L’Ordre ne sait pas exactement où vont ces étudiants, une fois leur diplôme en poche, mais suppose qu’ils se dirigent vers des « professions connexes ou d’autres voies (environnement, cosmétologie, agroalimentaire…) ». « Dès l’an prochain, grâce au fichier RPPS, les étudiants vont être enregistrés et nous pourrons ainsi mieux savoir ce qu’ils deviennent », indique Patrick Fortuit, président de la Commission des technologies de santé à l’Ordre. « En attendant, nous constatons que le métier intéresse toujours mais que les conditions d’exercice ne doivent plus beaucoup attirer », estime-t-il.

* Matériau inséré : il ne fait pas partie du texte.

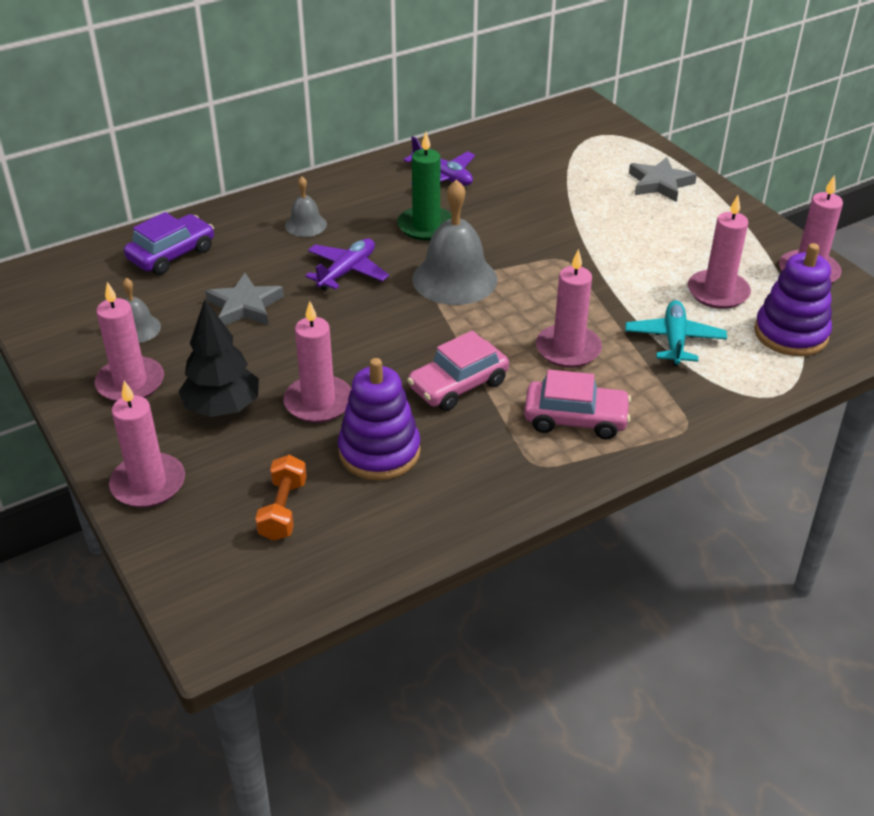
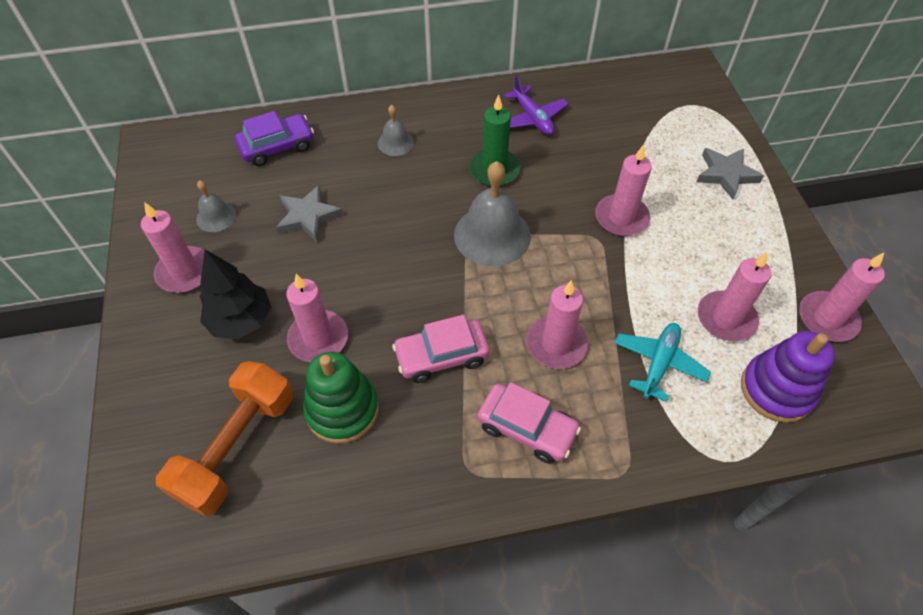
camera: 20 degrees right, 15 degrees up
(148, 484) = (149, 382): pink candle -> pink candle (621, 218)
(283, 510) = (237, 447): orange dumbbell -> orange dumbbell, size x1.87
(347, 271) = (406, 202): purple plane -> none
(379, 452) = (342, 409): purple stacking toy -> green stacking toy

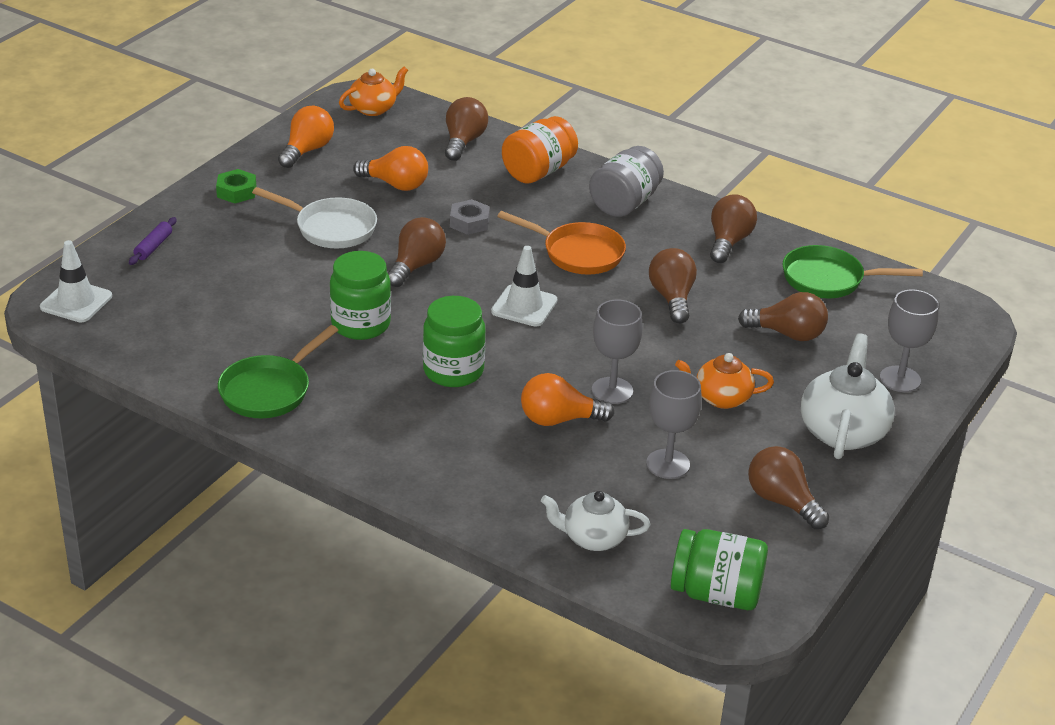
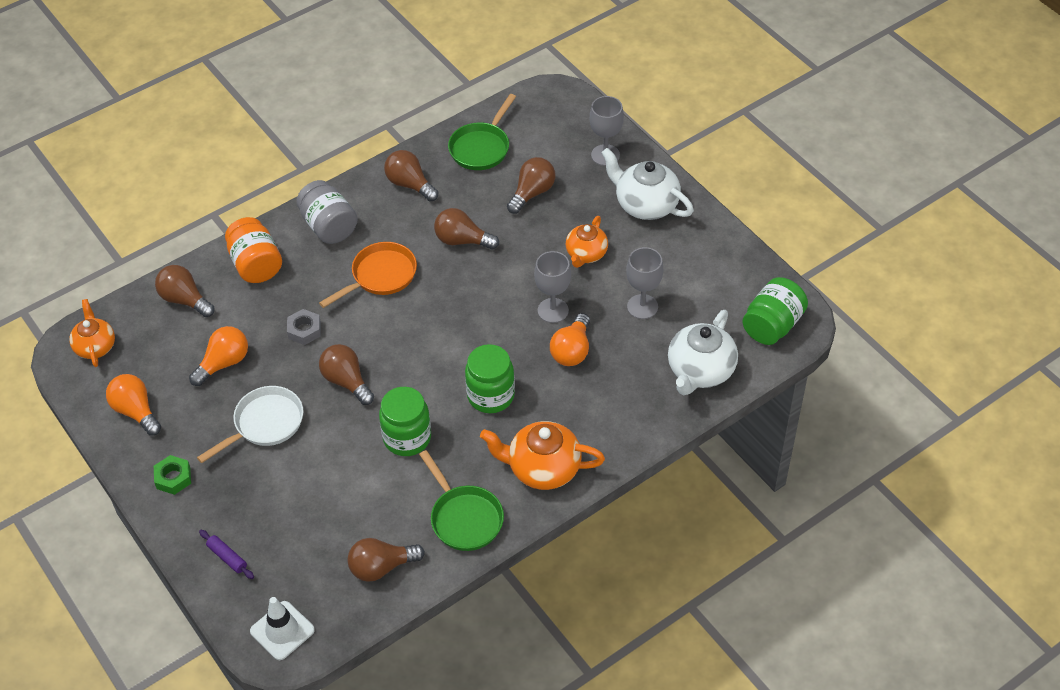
camera: 65 degrees left, 15 degrees up
(367, 435) = (543, 468): none -> orange teapot
(524, 306) = (431, 329): white traffic cone -> none
(593, 538) = (700, 371): white teapot -> white teapot, size x1.54
(782, 501) = (701, 261): brown light bulb -> brown light bulb (381, 567)

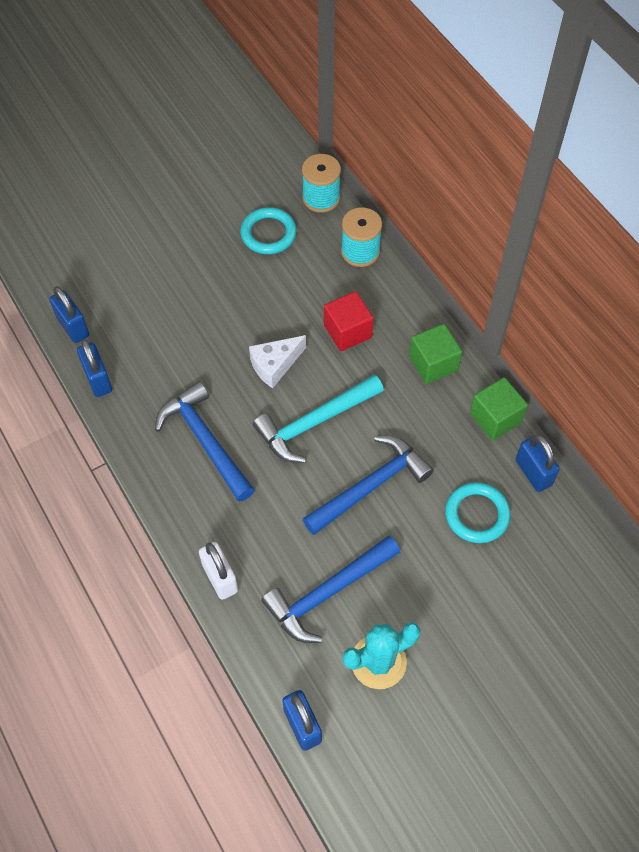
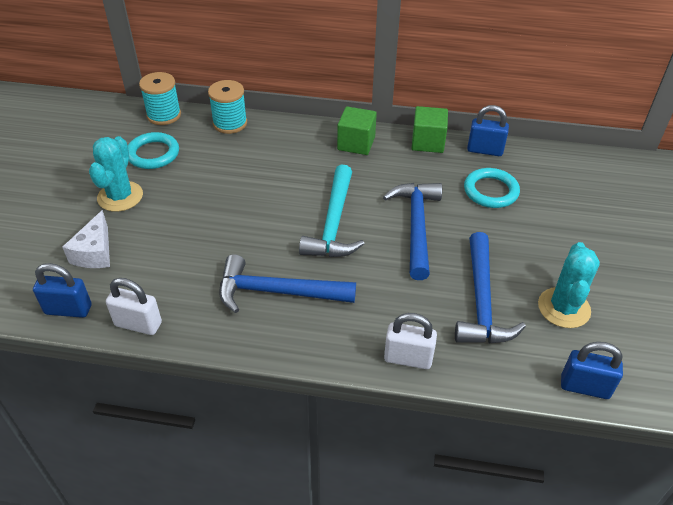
camera: 50 degrees left, 15 degrees down
(98, 379) = (138, 324): blue padlock -> white padlock
(202, 256) = (120, 196): none -> turquoise cactus
(275, 365) = (262, 215): white cheese -> white cheese (95, 252)
(347, 331) = (282, 165): red cube -> none

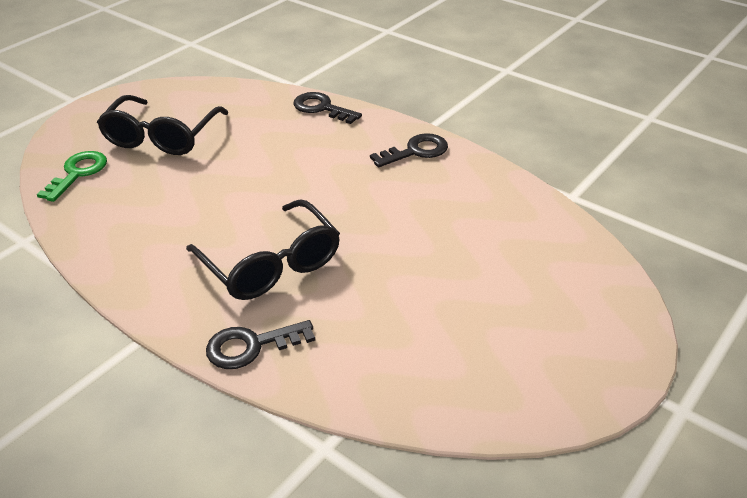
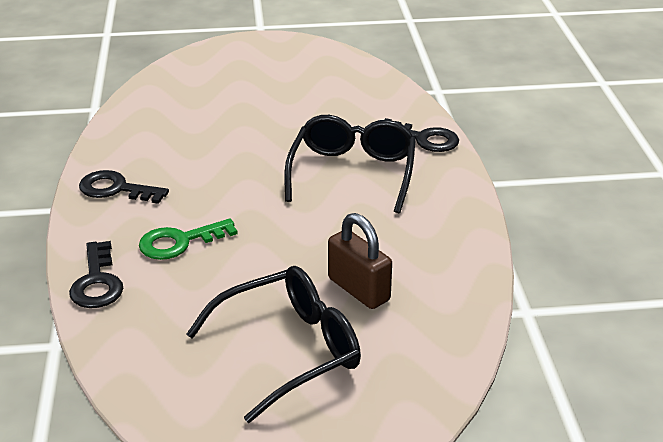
camera: 135 degrees left, 5 degrees down
(78, 173) = (419, 355): green key -> green key (179, 242)
(157, 185) = (358, 289): none -> brown padlock

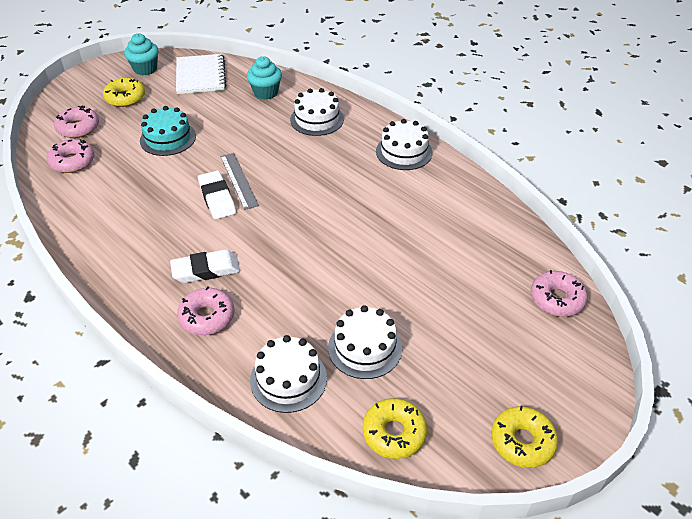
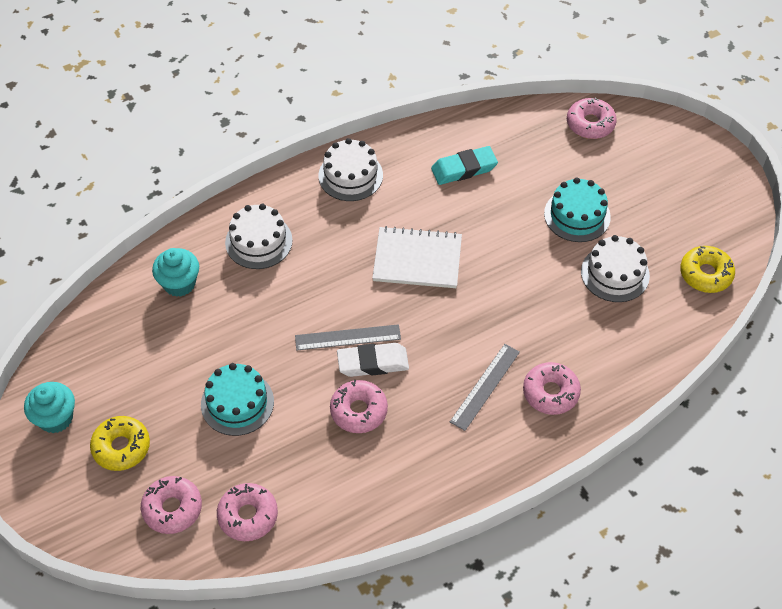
camera: 75 degrees left, 10 degrees up
(169, 199) = (359, 411): none -> pink donut
(200, 76) = (105, 351): white notebook -> white notebook (417, 259)
(206, 270) = (485, 386): white eraser -> grey ruler
(288, 379) = (638, 337): white cake -> none
(428, 306) = (577, 215): none -> turquoise cake
(446, 216) = (464, 169): none -> turquoise eraser
(522, 441) = (726, 195): yellow donut -> none

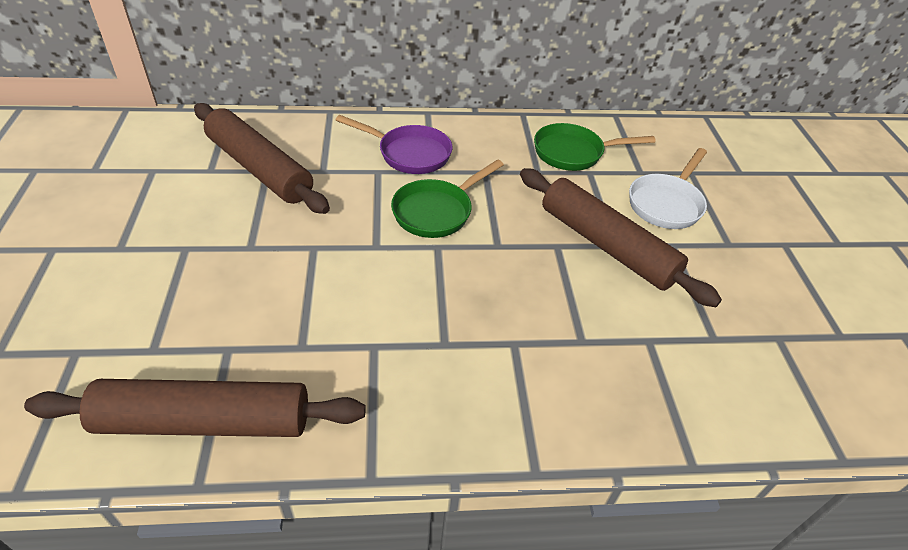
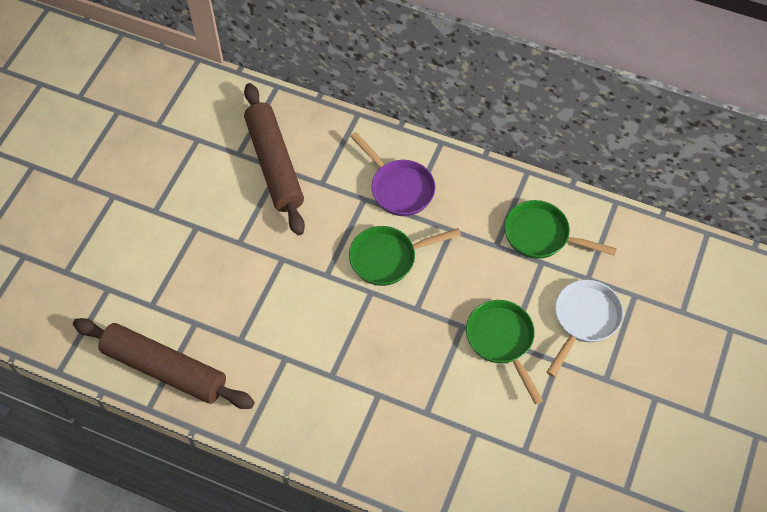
camera: 30 degrees right, 15 degrees up
(607, 245) = (502, 341): brown rolling pin -> green pan
(666, 204) = (584, 320): white pan -> white pan turned 150 degrees clockwise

En effet, « les jeunes veulent exercer différemment » de leurs aînés, reprend Isabelle Adenot, qui note qu’« ils préfèrent travailler en groupe ». La présidente de l’Ordre a d’ailleurs exprimé sa colère, face à l’exclusion des adjoints de nouveaux dispositifs d’exercice en association, comme les sociétés interprofessionnelles de soins ambulatoires (SISA) et les maisons de santé. « Ce qui m’exaspère, c’est qu’il existe de nouveaux modes d’exercices en société, mais on en ferme la porte aux adjoints ! », s’insurge-t-elle. En effet, le projet de loi Fourcade, modifiant la loi Hôpital, patients, santé et territoires (HPST), prévoit l’ouverture des SISA aux pharmaciens, mais seulement aux titulaires. « Ces SISA doivent être le véhicule des financements de l’éducation thérapeutique », rappelle Isabelle Adenot. « Nous souhaitons que les adjoints puissent y entrer en tant qu’associés ».
Précarité croissante des adjoints
En outre, elle déplore que « les textes n’avancent pas » sur les holdings, destinées à « aider les adjoints à entrer dans le capital des pharmacies tout en restant salariés ». « Comment voulez-vous que les jeunes s’installent ? Toutes les difficultés sont mises de leur côté ! », lance-t-elle. Les conditions bancaires s’étant durcies et l’apport personnel demandé étant en augmentation, « il faut absolument pouvoir partager les parts d’une officine, afin qu’elle puisse s’acquérir par morceaux », estime-t-elle. « Près de 30 % des titulaires d’officine ont plus de 55 ans et beaucoup vont céder leur officine », ajoute Jean-Charles Tellier, président de la section A. « Il faut des moyens modernes de passation d’exercice ».
Enfin, autre motif d’inquiétude, la précarité des adjoints augmente, avec 9 % de hausse du nombre d’intérimaires. Il s’établit à 3 698 inscrits, alors qu’en parallèle le nombre d’adjoints en officine diminue de 1,5 % (26 441 inscrits). Jérôme Parésys-Barbier, président de la section D, souligne « un vrai décalage entre l’offre et la demande » et regrette que « les diplômés d’une université refusent de bouger de la ville où ils ont étudié ». Il souligne l’importance de « travailler sur la mobilité » afin de pallier ces difficultés ».
Malgré ces points noirs mis en évidence par le recensement 2010, l’Ordre note toutefois un point positif : « Il n’y a pas de désert pharmaceutique », se félicite Isabelle Adenot. Même si 116 officines ont disparu en 2009, « la répartition reste harmonieuse sur le territoire », note-t-elle. On compte en moyenne une officine pour 2 800 habitants, et 43 pharmacies pour 1 000 km2. Pour elle, il s’agit maintenant de « relever le défi démographique » posé par ces chiffres, en donnant « un vrai profil de carrière à nos jeunes ». « Sinon, la profession se dirige vers des difficultés évidentes », met-elle en garde.